## Problem set
1. From the passage on the sinewave feedback oscillator, reproduce the text starting with "void RingFBOsc(float *input, float" and going on through "< samples; sample++)", keeping every character as it appears.
2. According to the passage on the sinewave feedback oscillator, why is a small offset added to the feedback? Answer in one to three sentences.
3. Pick up the passage on the sinewave feedback oscillator after its final sentence and write what comes next.

[Opening Passage provided section]

As stated earlier, a simple harmonic oscillator can be made by using a single sinewave oscillator, AM and feedback. Feedback needs to be kept under 1.0 or the algorithm will become unstable. As the feedback gain increases, more and more harmonics will be added. A small offset needs to be added to the feedback to give the sound an initial gain. Not a very rich technique, but worth knowing….

// the samplerate in Hz
float sampleRate = 44100;
// initial phase
float phase = 0.0;
float fbSamp;
long tableSize = 8192;
long tableMask = 8191;
float sineTab[8192];

void InitTables(void)
{
  // create sineTab from sin()
  for(i = 0; i < tableSize; i++)
  {
    sineTab[i] = sin((6.283185307179586 * i)/tableSize);
  }
}

void RingFBOsc(float *input, float *output, float frequency, float feedback, long samples)
{
    long sample;
    float phaseInc;
    float sinSamp, squSamp;

    if(feedback > .95) feedback = .95;
    // calculate for each sample in a block
    for(sample = 0; sample < samples; sample++)
    {
        // get the phase increment for this sample
        phaseInc = frequency/sampleRate;
        // calculate the waveforms
        sinSamp = sineTab[(long)(phase * tableSize)];

        // ring modulate with last output * feedback
        fbSamp = sinSamp * ((fbSamp * feedback) + 0.1)
        *(output+sample) = fbSamp; 

        // increment the phase
        phase = phase + phaseInc;
        if(phase >= 1.0)
            phase = phase - 1.0;
    }
}

Many characteristic effects can be created by configuring the delay in the right way. I will describe how to get some of these effects.

[Closing Passage provided section]
[Opening Data excerpt section]

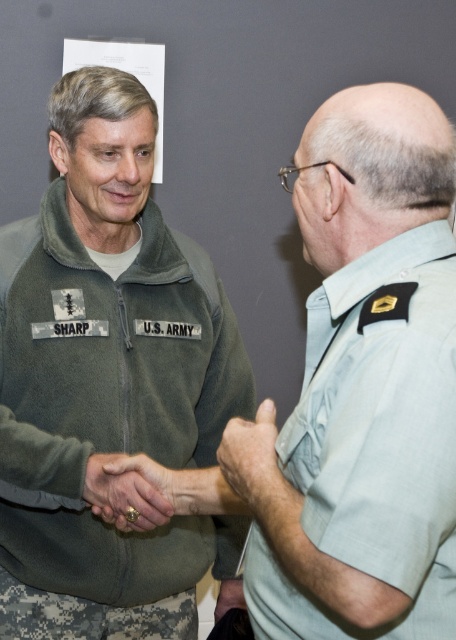
You are a photographer taking a closeup shot of the handshake between the two individuals. You need to focus on the gold ring at center and the matte gray hand at lower center. Which object is closer to the camera lens?

The gold ring at center is shorter than the matte gray hand at lower center, so the gold ring at center is closer to the camera lens.

You are standing in front of the image and want to determine which of the two points, point (340, 312) or point (133, 500), is nearer to you. Based on the spatial relationship between them, which point is closer?

Point (340, 312) is closer to the viewer than point (133, 500).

[Closing Data excerpt section]

## Solved tasks
1.
void RingFBOsc(float *input, float *output, float frequency, float feedback, long samples)
{
    long sample;
    float phaseInc;
    float sinSamp, squSamp;

    if(feedback > .95) feedback = .95;
    // calculate for each sample in a block
    for(sample = 0; sample < samples; sample++)

2. The passage says a small offset is added to the feedback to give the sound an initial gain.

3.
Comb Filtering

For comb filtering, the time needs to be very short, from about 40ms to .1ms. An exponential time control will help in tuning specific pitches. To get the filter to ring, the feedback should be very high, about 90% and above (even above 100%). There should be less compression (or no compression) in the feedback loop. Saturation in the feedback loop can make this effect really stand out.

Flanging

Flanging can be achieved by starting with the comb filter settings above. Modulate the time slowly (1/10th to 2Hz) with a triangle wave from the delay’s minimum time to 10 – 40ms. A low pass filter in the feedback loop can change the timbre of the flange effect.

Multitap Echo

A “tap” is a secondary output of the same delay with a different time. Implementation is fairly simple – add multiple reads of the delay buffer, each with a different delay time. These multiple outputs can create a rhythmic pattern, and each delay output could have a separate gain control. Mix all of the outputs, and be careful not to distort as the taps are summed.

Chorusing

This can be done with one or many taps. The delay times are modulated without much depth around 30ms (so from 29 to 31ms is typical). Modulation is typically done with a sine wave at a low frequency (like the flanger). If multiple taps are used, each one should be modulated by a different phase sine wave, and if possible, output to different spatial locations. Feedback is typically low when chorusing, unless a “seasick” pitch warble is desired.

Loop/Freeze

Delay looping is not the same as a full feature looper, but can be used for some loop applications. Simply set the feedback to 100% (1.0) and the input gain to 0.0, and the sound will be held and repeated.

Adding feedback to a delay is fairly straightforward: output = input + delayouput * feedback , where feedback ranges from 0.0 to 1.0 (and often over 1.0). Adding a feedback path is what creates multiple echoes, with a naturally exponential decay. A typical implementation is to send the delay output to an input/output mix, and apply feedback gain before the delay output is mixed with the input. In this configuration, mix determines the balance of the delay and the input, and feedback controls the decay of each echo.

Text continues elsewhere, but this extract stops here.